### INFORMATION SHOWN

Segment Open

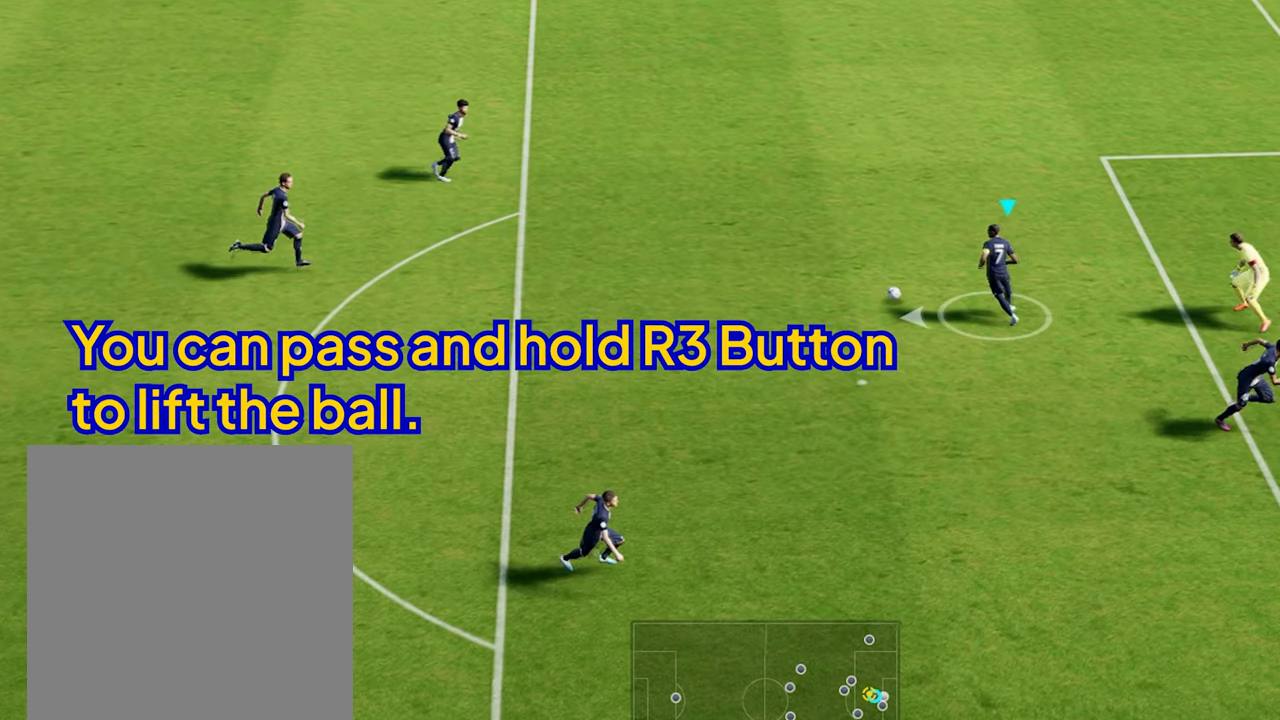
{"buttons": [], "left_stick": "left", "events": []}
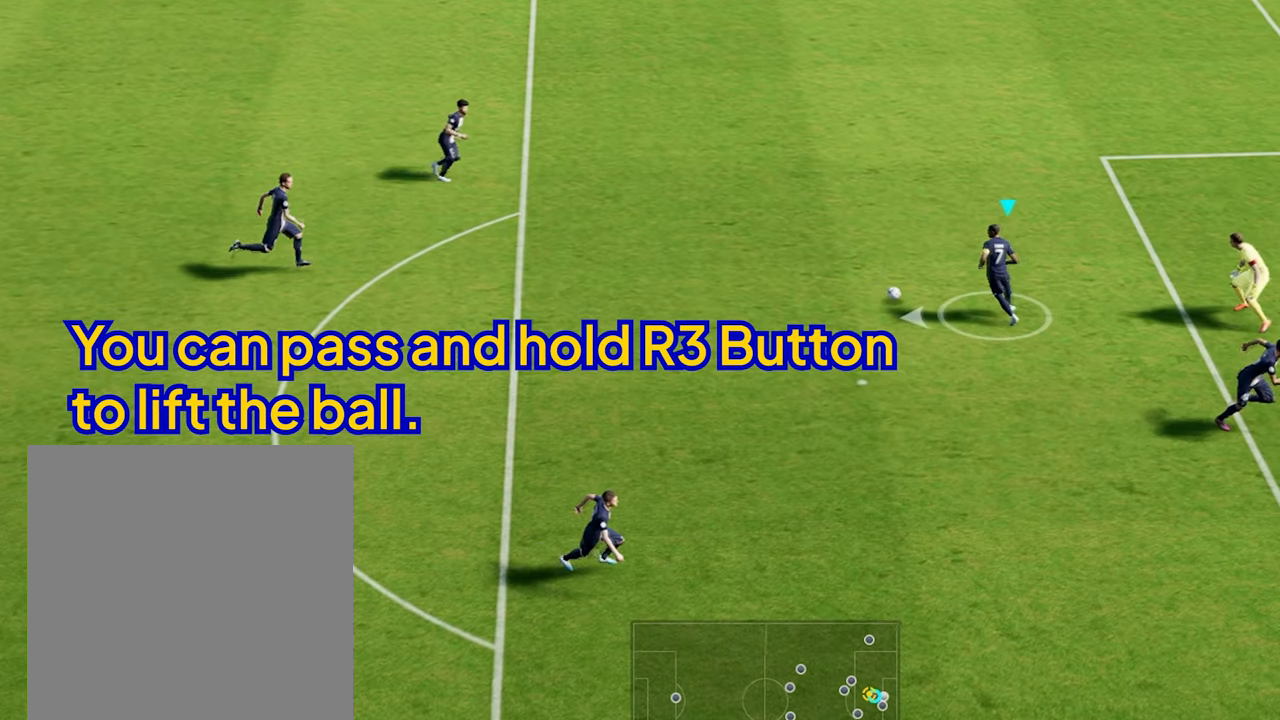
{"buttons": [], "left_stick": "left", "events": []}
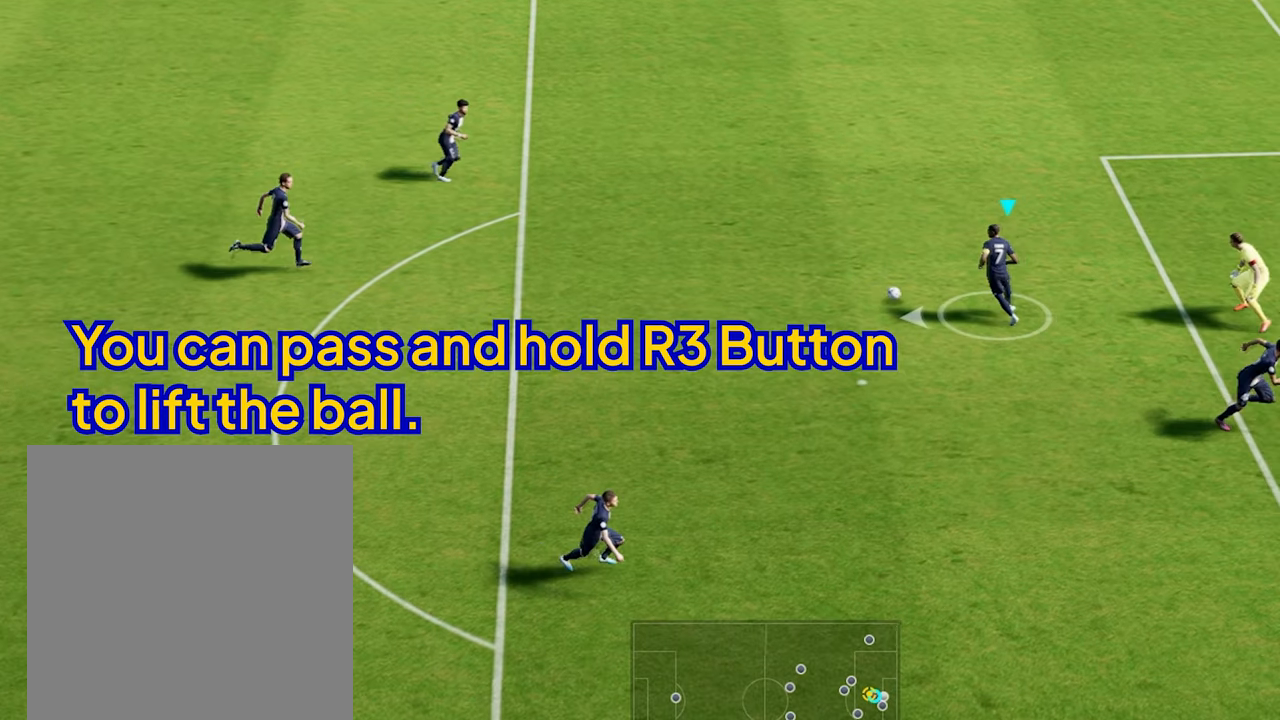
{"buttons": [], "left_stick": "left", "events": []}
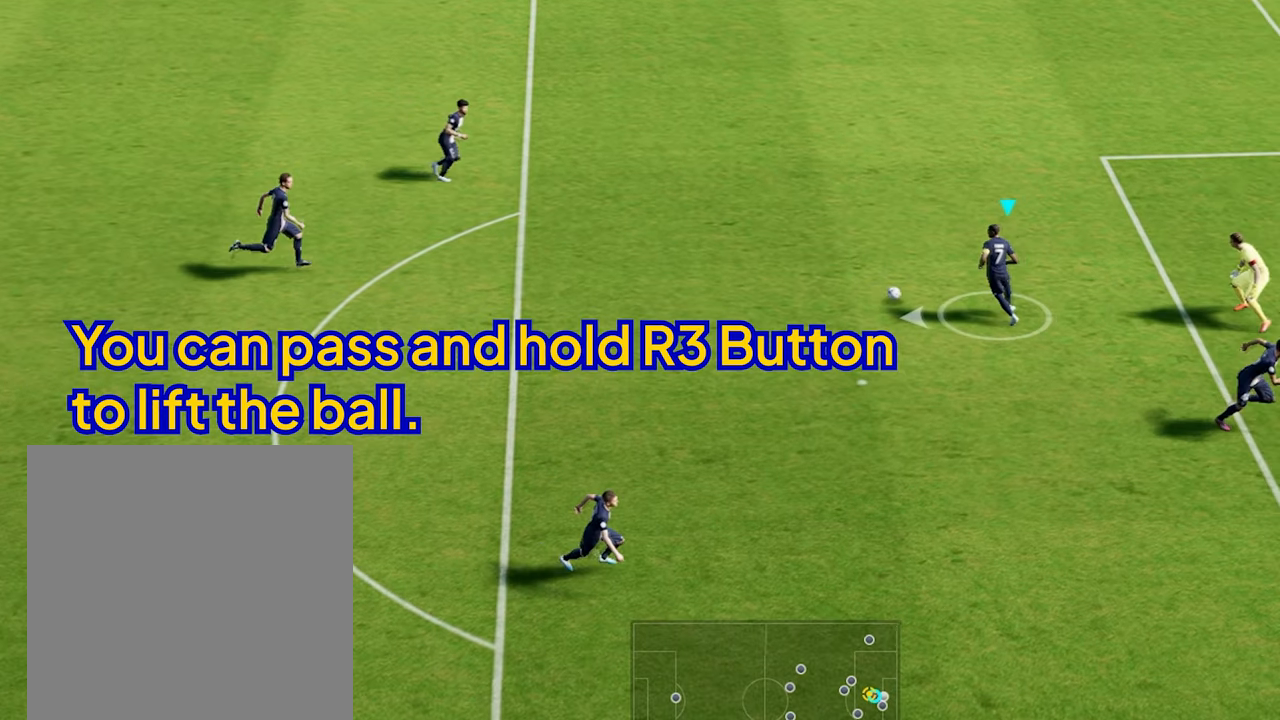
{"buttons": [], "left_stick": "left", "events": []}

Segment Closed

### PROBLEM DESCRIPTION
Repeat the lines above exactly, and keep every picture out.

### EXERCISE RESPONSE
{"buttons": [], "left_stick": "left", "events": []}
{"buttons": [], "left_stick": "left", "events": []}
{"buttons": [], "left_stick": "left", "events": []}
{"buttons": [], "left_stick": "left", "events": []}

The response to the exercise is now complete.